14. Bolsonaro tabanının gösterilere katılımı özellikle yasaklardan sonra çok zayıfladı. Sağlık Bakanlığı okulların kapalı kalacağı süreyi uzattı. G20 ve BM Bolsonaro’ya pandeminin bir felakete dönüşme tehlikesiyle ilgili mektup yolladı. Bolsonaro’nın müttefiki yalnızca 3 vali kaldı. Parti liderleri ve siyasetçiler Bolsonaro’nun istifasını isteyen bir çağrı yaptı. 31 Mart günü ordu açıklama yaptı. 1964’te “komünizm tehdidine karşı” darbe yapan ordu, anayasanın koruma bekçiliğini yaparak “demokratik rejimin” kesintiye uğratılmaması gerekliliğini dillendirdi.
15. Hala gerici bir durumun içindeyiz.
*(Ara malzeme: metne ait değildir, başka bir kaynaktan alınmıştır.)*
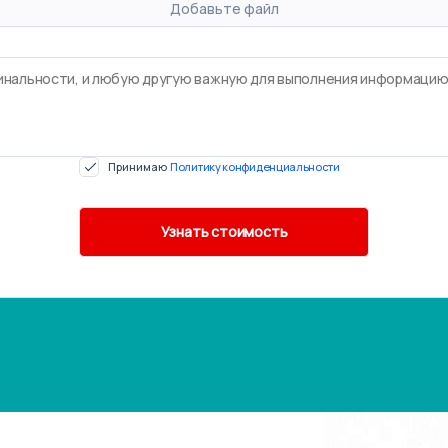
Добавьте файл
Принимаю
Политику конфиденциальности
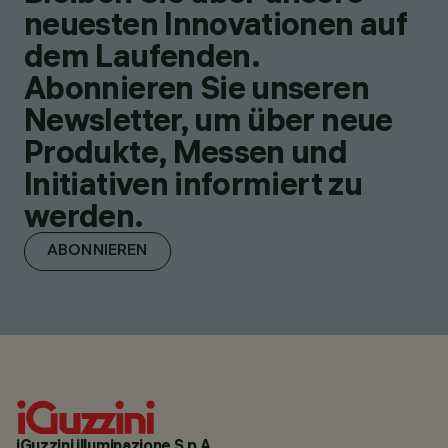
neuesten Innovationen auf
dem Laufenden.
Abonnieren Sie unseren
Newsletter, um über neue
Produkte, Messen und
Initiativen informiert zu
werden.
ABONNIEREN
iGuzzini illuminazione S.p.A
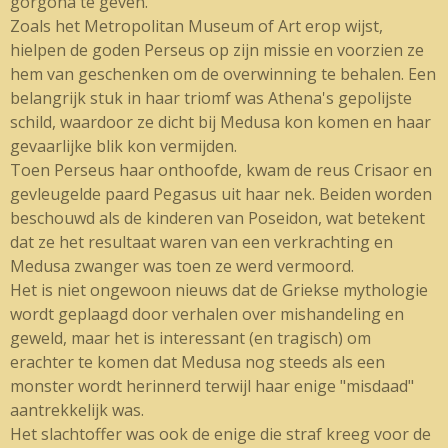
gorgona te geven.
Zoals het Metropolitan Museum of Art erop wijst,
hielpen de goden Perseus op zijn missie en voorzien ze
hem van geschenken om de overwinning te behalen. Een
belangrijk stuk in haar triomf was Athena's gepolijste
schild, waardoor ze dicht bij Medusa kon komen en haar
gevaarlijke blik kon vermijden.
Toen Perseus haar onthoofde, kwam de reus Crisaor en
gevleugelde paard Pegasus uit haar nek. Beiden worden
beschouwd als de kinderen van Poseidon, wat betekent
dat ze het resultaat waren van een verkrachting en
Medusa zwanger was toen ze werd vermoord.
Het is niet ongewoon nieuws dat de Griekse mythologie
wordt geplaagd door verhalen over mishandeling en
geweld, maar het is interessant (en tragisch) om
erachter te komen dat Medusa nog steeds als een
monster wordt herinnerd terwijl haar enige "misdaad"
aantrekkelijk was.
Het slachtoffer was ook de enige die straf kreeg voor de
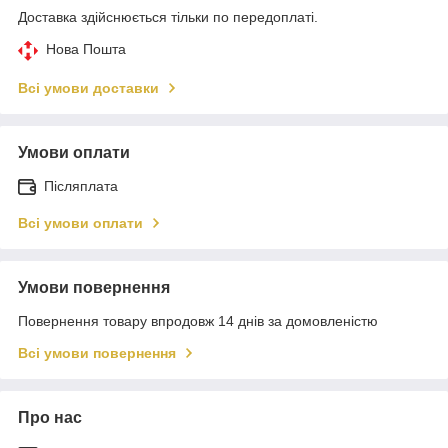
Доставка здійснюється тільки по передоплаті.
Нова Пошта
Всі умови доставки
Умови оплати
Післяплата
Всі умови оплати
Умови повернення
Повернення товару впродовж 14 днів за домовленістю
Всі умови повернення
Про нас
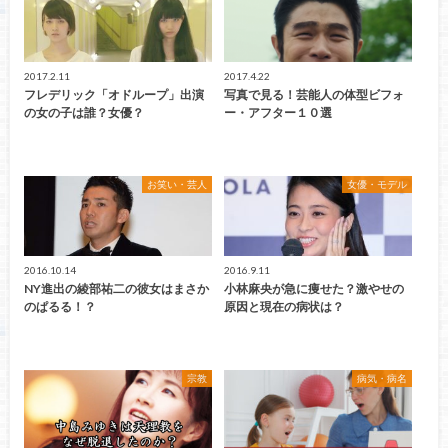
2017.2.11
2017.4.22
フレデリック「オドループ」出演
写真で見る！芸能人の体型ビフォ
の女の子は誰？女優？
ー・アフター１０選
お笑い・芸人
女優・モデル
2016.10.14
2016.9.11
NY進出の綾部祐二の彼女はまさか
小林麻央が急に痩せた？激やせの
のぱるる！？
原因と現在の病状は？
宗教
病気・病名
Çünkü burjuva saldırganlığı sürüyor işçi sınıfının ideolojik-politik gerilemesi ve parçalanması kadar, orta sınıfın önemli bir kesiminin aşırı sağda konumlanması sürüyor. Biz savunma aşamasındayız fakat konjonktür değişti. Bolsonaro’nun zayıflaması ile birlikte politik olarak güç ilişkilerinin hareketlendiğini söylemek mümkün. Sosyal izolasyona karşı olan soykırımcı hükümetin politikalarıyla birlikte, korona krizi boyunca yeni bir konjonktürün ortaya çıktığını söyleyebiliriz. Bu kriz politik-kurumsal anlamda büyük bir çatışmayı tetikledi. Kısa vadede salgın ülkede daha vahim duruma gelecek, ölüm oranları artacak, birçok bölgede sağlık sisteminin çökmesine sebep olacak. Merkezi şehirlerde sistemin çoktan çökmüş durumda. 2020’de, 100 yıldan fazla bir süredir görülmeyen şekilde GSMH en düşük oranda seyrediyor. 2020’nin ilk yarısının ardından, orta ve uzun vadede büyük bir kriz bizi bekliyor.